En dehors de Chernik, c’est globalement tout une sélection qui pourrait nous poser des problèmes, ce mardi. Cinq matchs, deux victoires, deux nuls, une défaite. C’est le somptueux bilan de l’équipe de France face à la Biélorussie. Triste, déprimant même. Et on n’est pas à l’abri que les joueurs d’Igor Kriushenko, qui n’ont plus rien à jouer dans cette poule hormis éviter la dernière place, prennent d’assaut le Stade de France… Comme un obscur soir de septembre 2010, où les Bleus s’étaient fait surprendre par les Vert et Rouge à Saint-Denis (0-1). Les heures les plus sombres de l’histoire du foot français, où Guillaume Hoarau et Loïc Rémy occupaient la pointe de l’attaque. Adil Rami et Hugo Lloris étaient déjà de la partie et pourront raconter aux jeunes cette sale histoire.

>> Parce que la bérézina, ça vous dit quelque chose ?
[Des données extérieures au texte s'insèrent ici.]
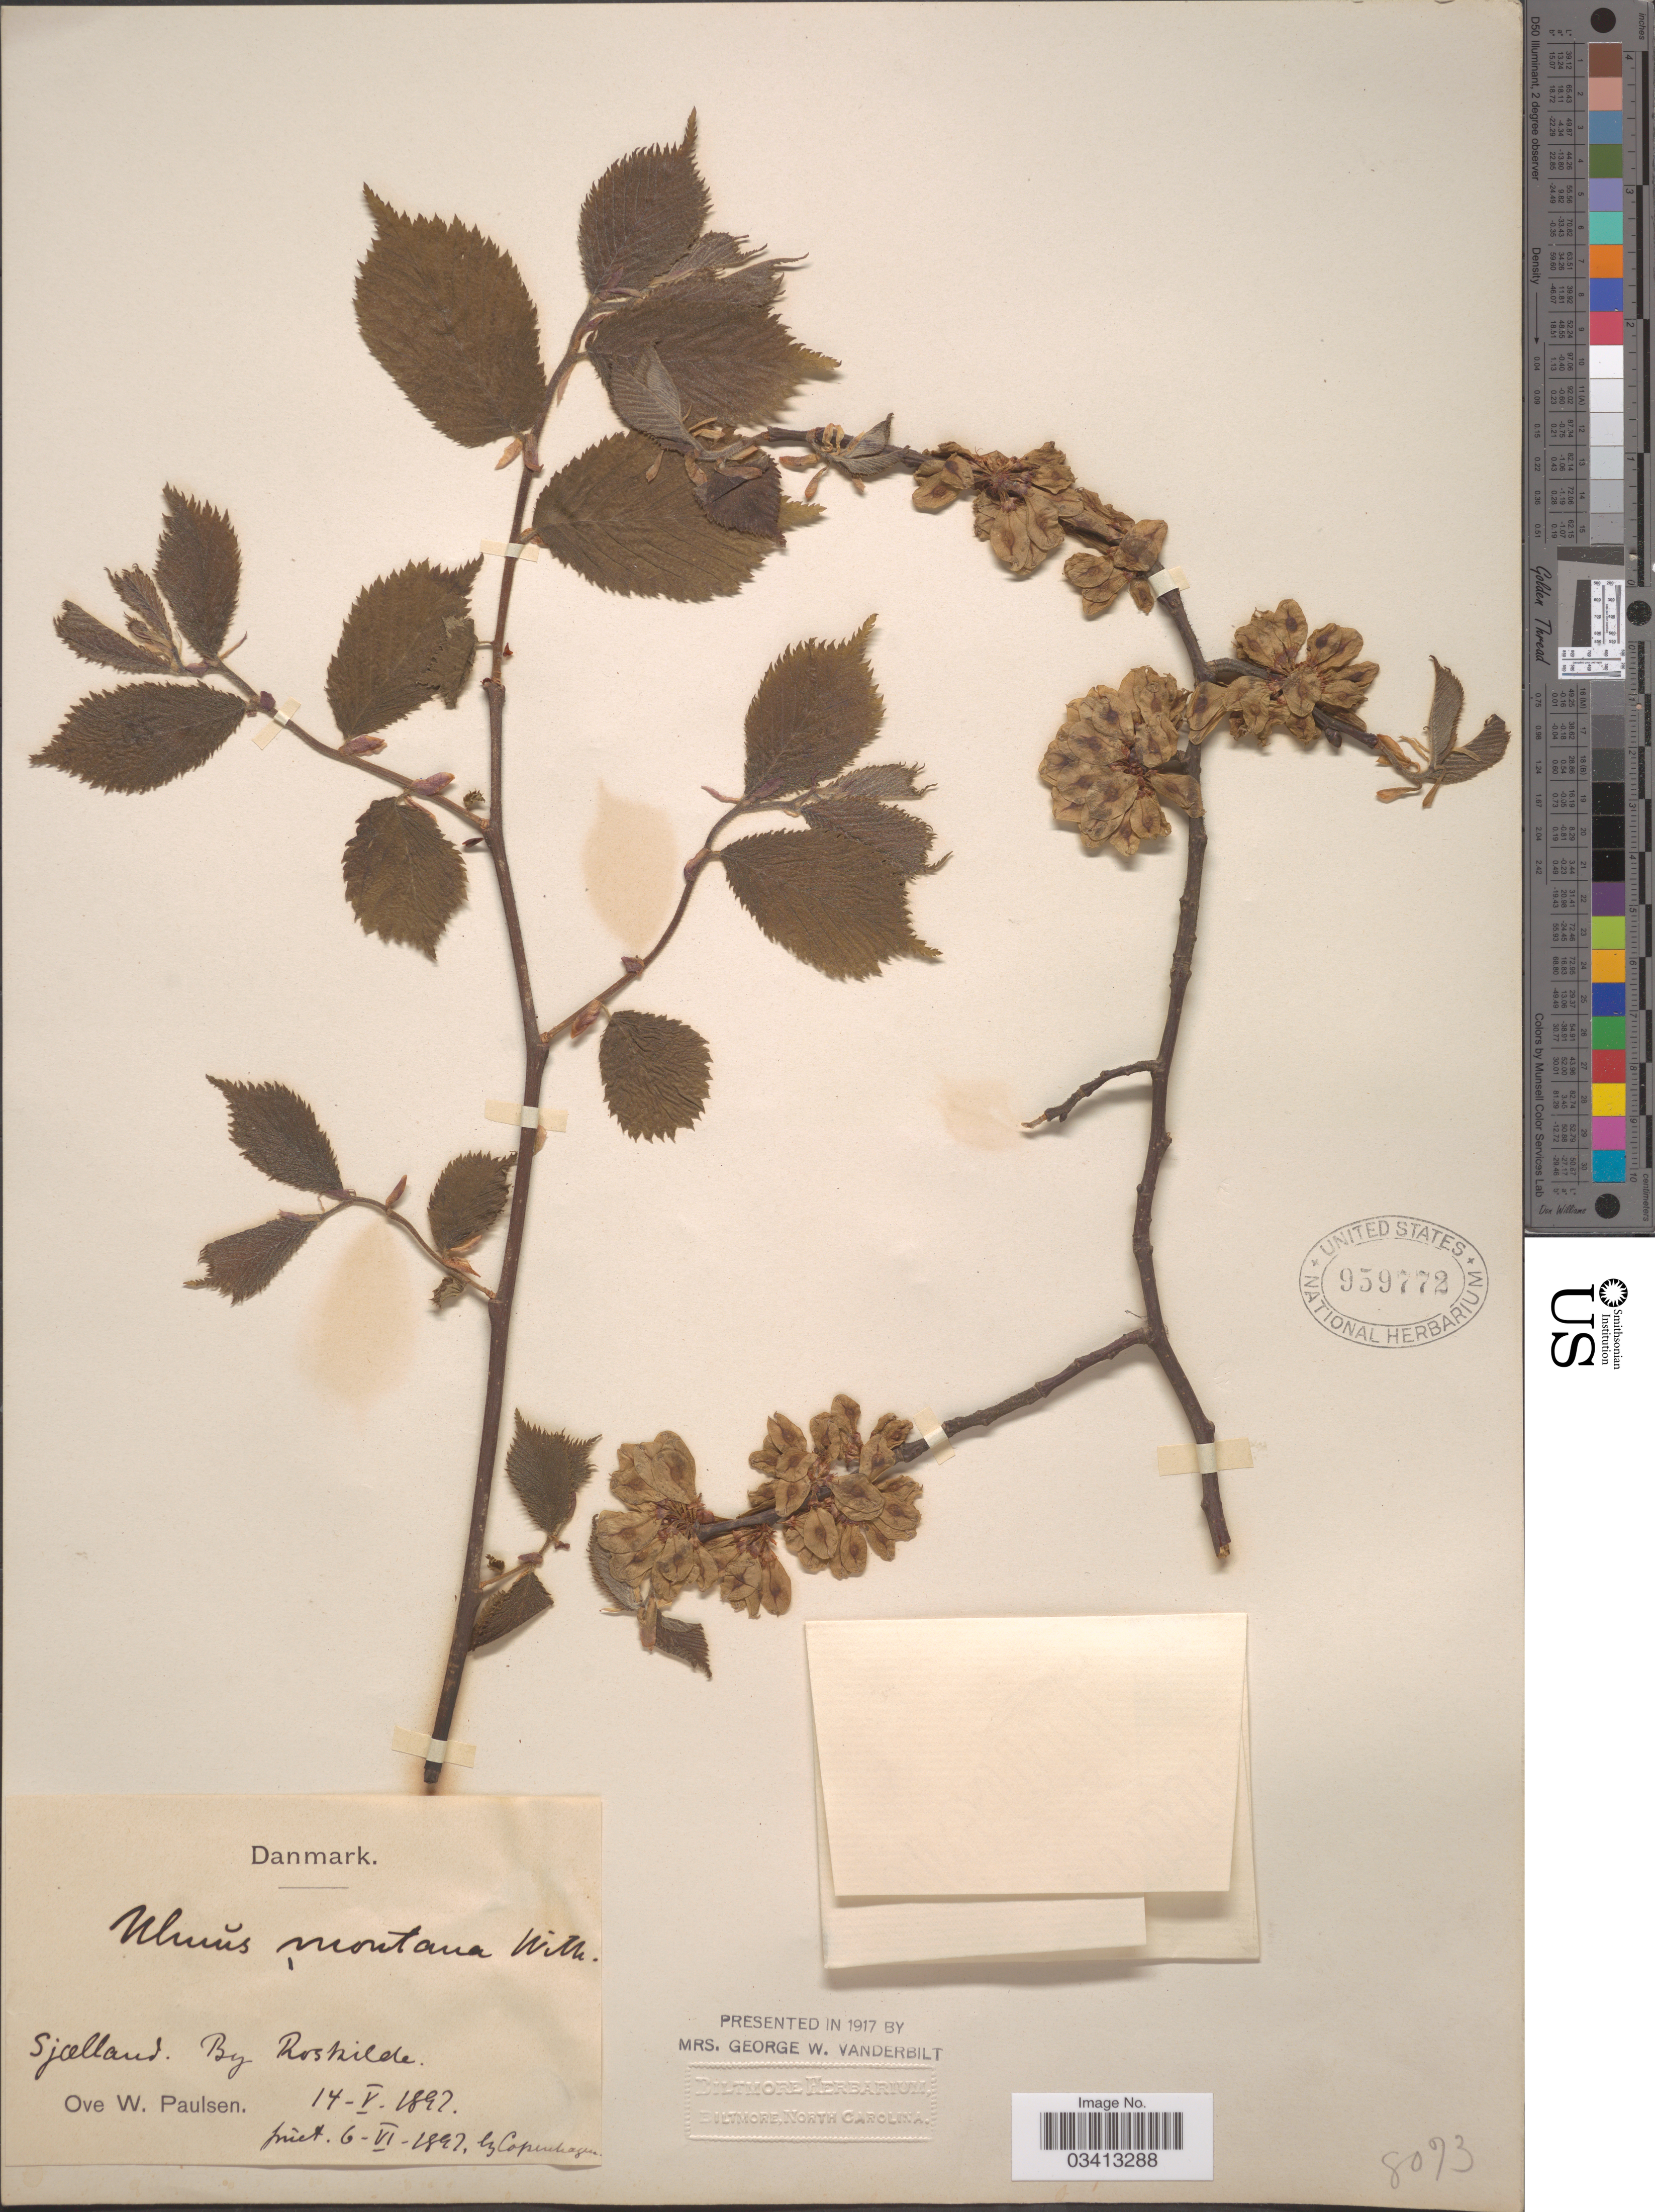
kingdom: Plantae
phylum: Tracheophyta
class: Magnoliopsida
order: Rosales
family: Ulmaceae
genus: Ulmus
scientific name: Ulmus glabra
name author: Huds.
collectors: O. Paulsen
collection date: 1897-05-14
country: Denmark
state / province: Sjæland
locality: Danmark. By Roskilde. Copenhagen [unsure placement].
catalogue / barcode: US 959772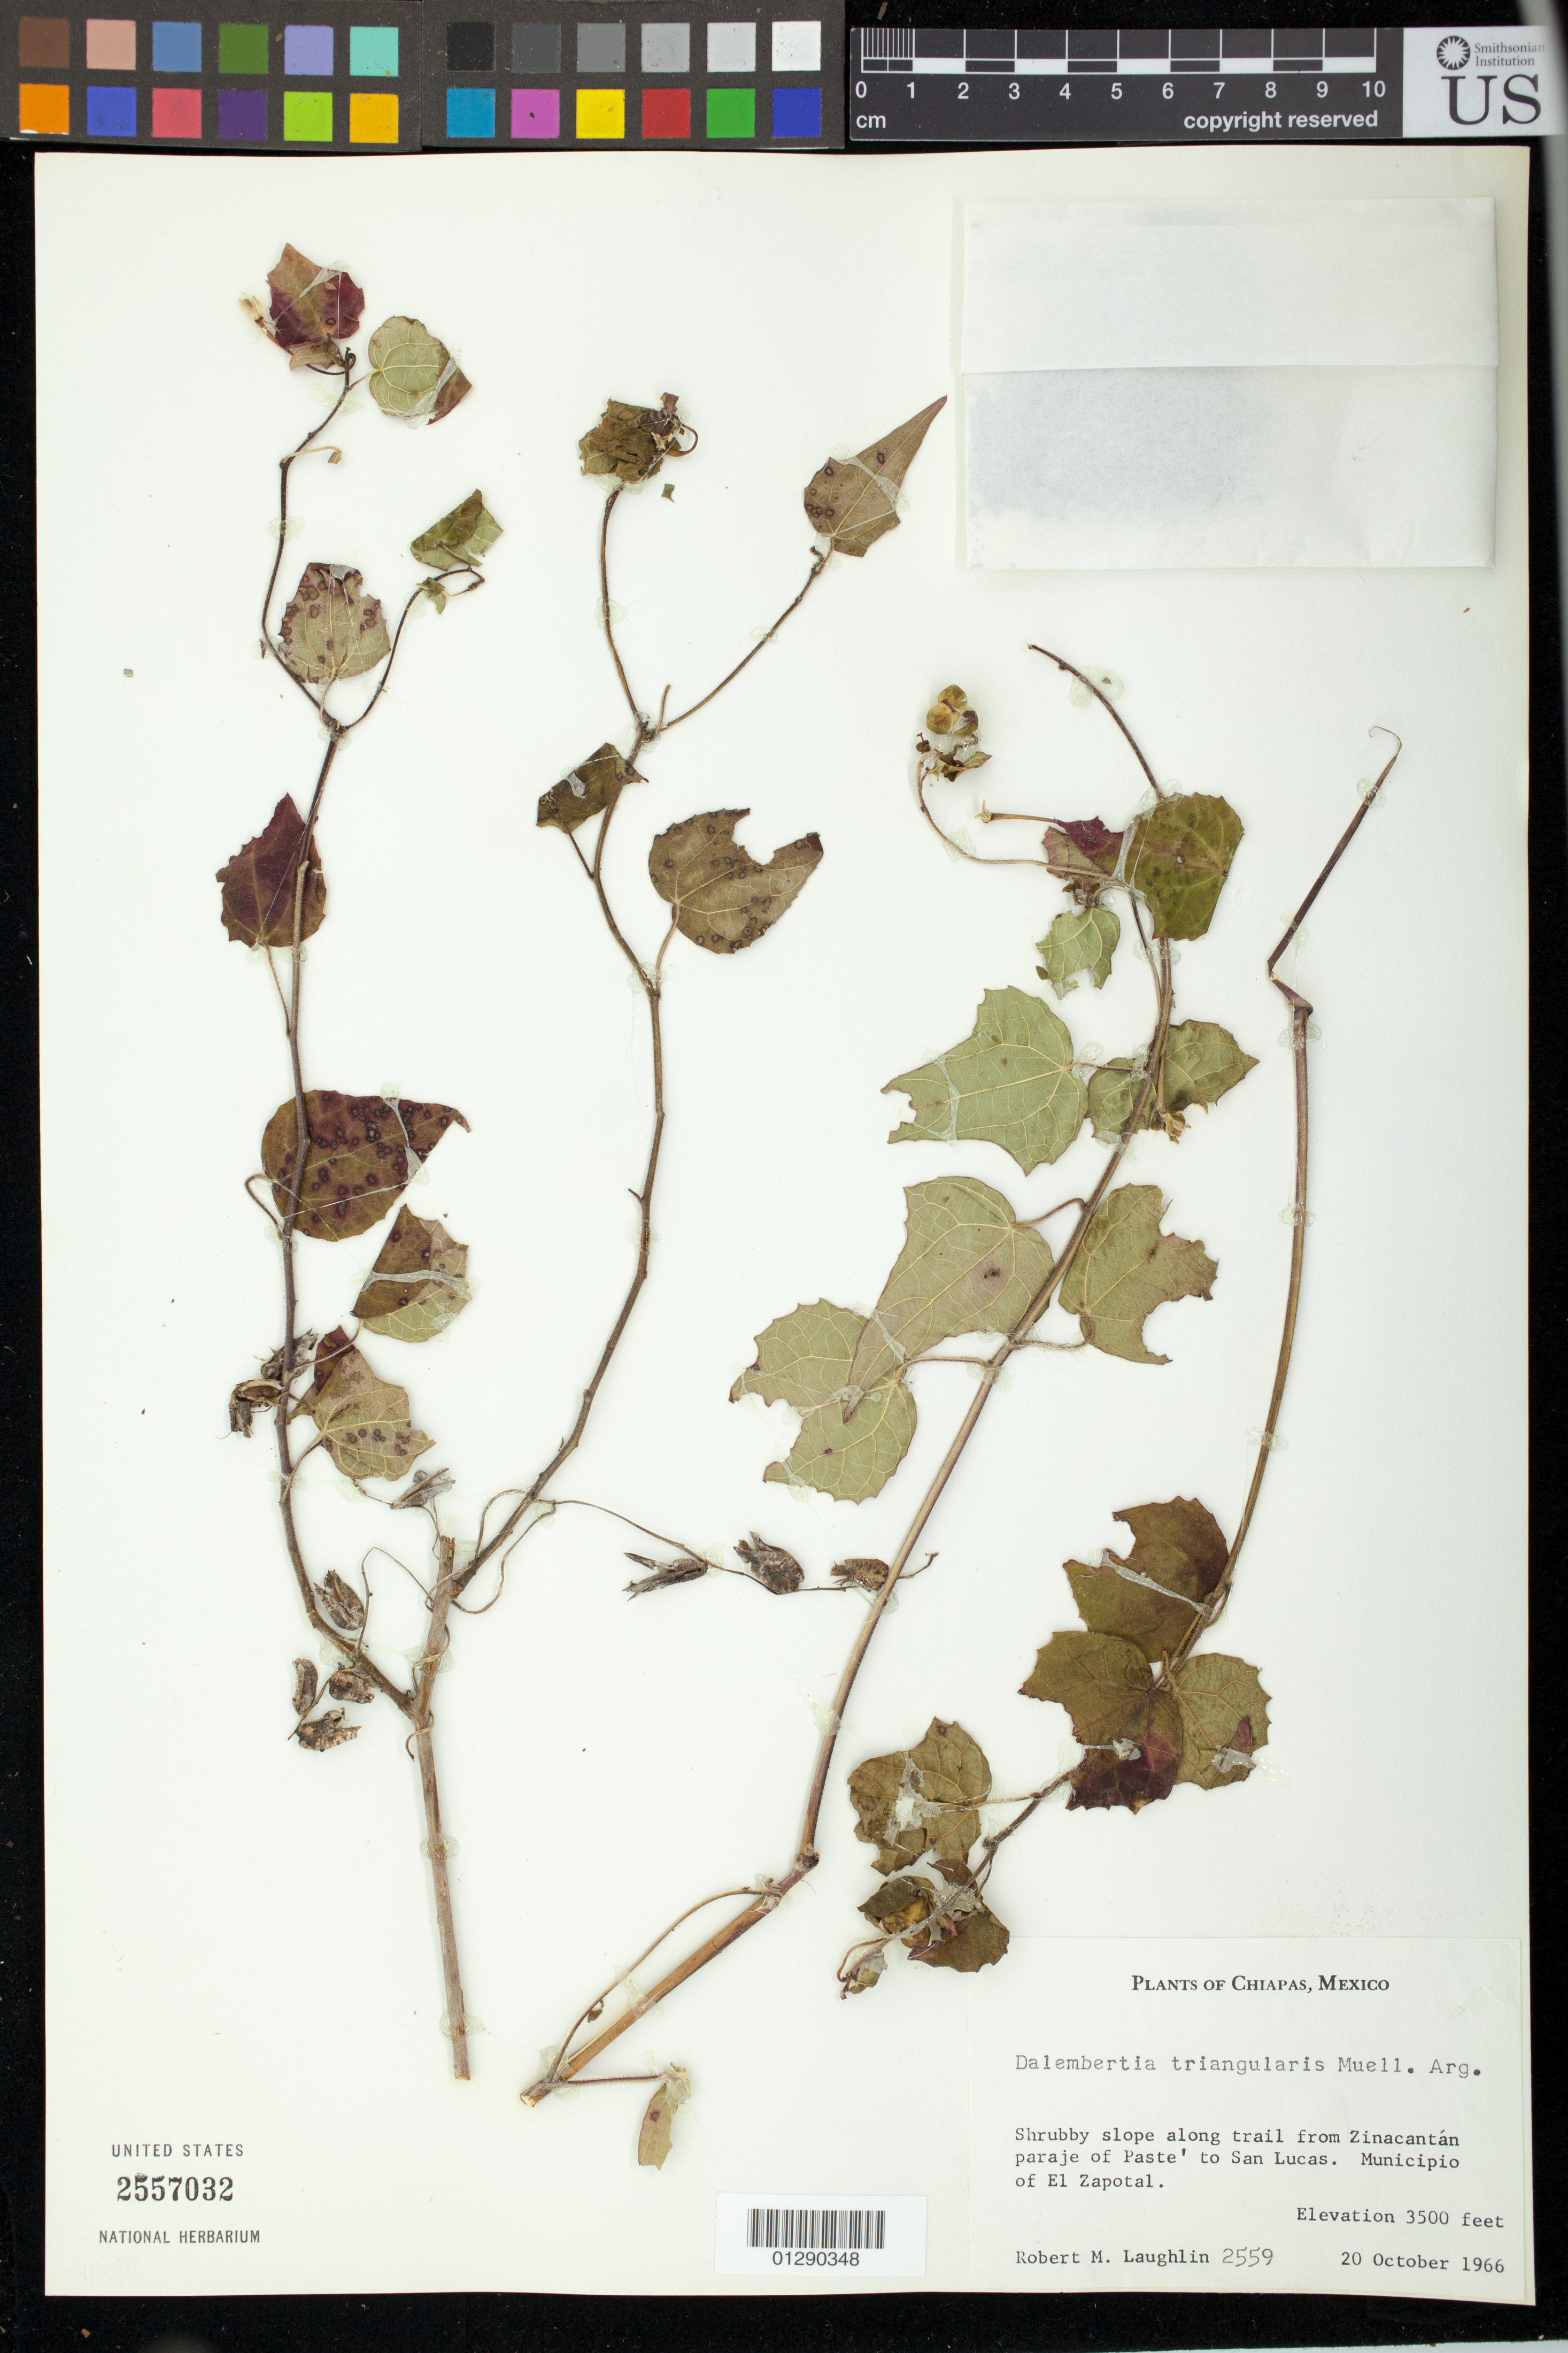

A moins de connaître une personne qui a lu Guerre et Paix jusqu’au bout, vous n’êtes probablement pas spécialistes de la campagne de Russie. Sans quoi, vous sauriez que la tragique bataille de la bérézina a eu lieu près de Borisov… en Biélorussie. Et oui mes petits potes. Un lieu qu’on associe généralement à l’idée de déroute, bien que ladite bataille, sur un strict plan comptable, fut plutôt une victoire française. Cela voudrait dire tuer deux fois en trois jours un symbole de la France qui perd, après la parade de Lloris sur la tête de Kostadinov ? Impossible n’est pas français, mais quand même.

>> Parce que la Biélorussie craint Dragun…

Nous ne disserterons pas sur Stanislav Dragun, milieu de terrain biélorusse, mais le cœur y est. Ouvrez les vannes.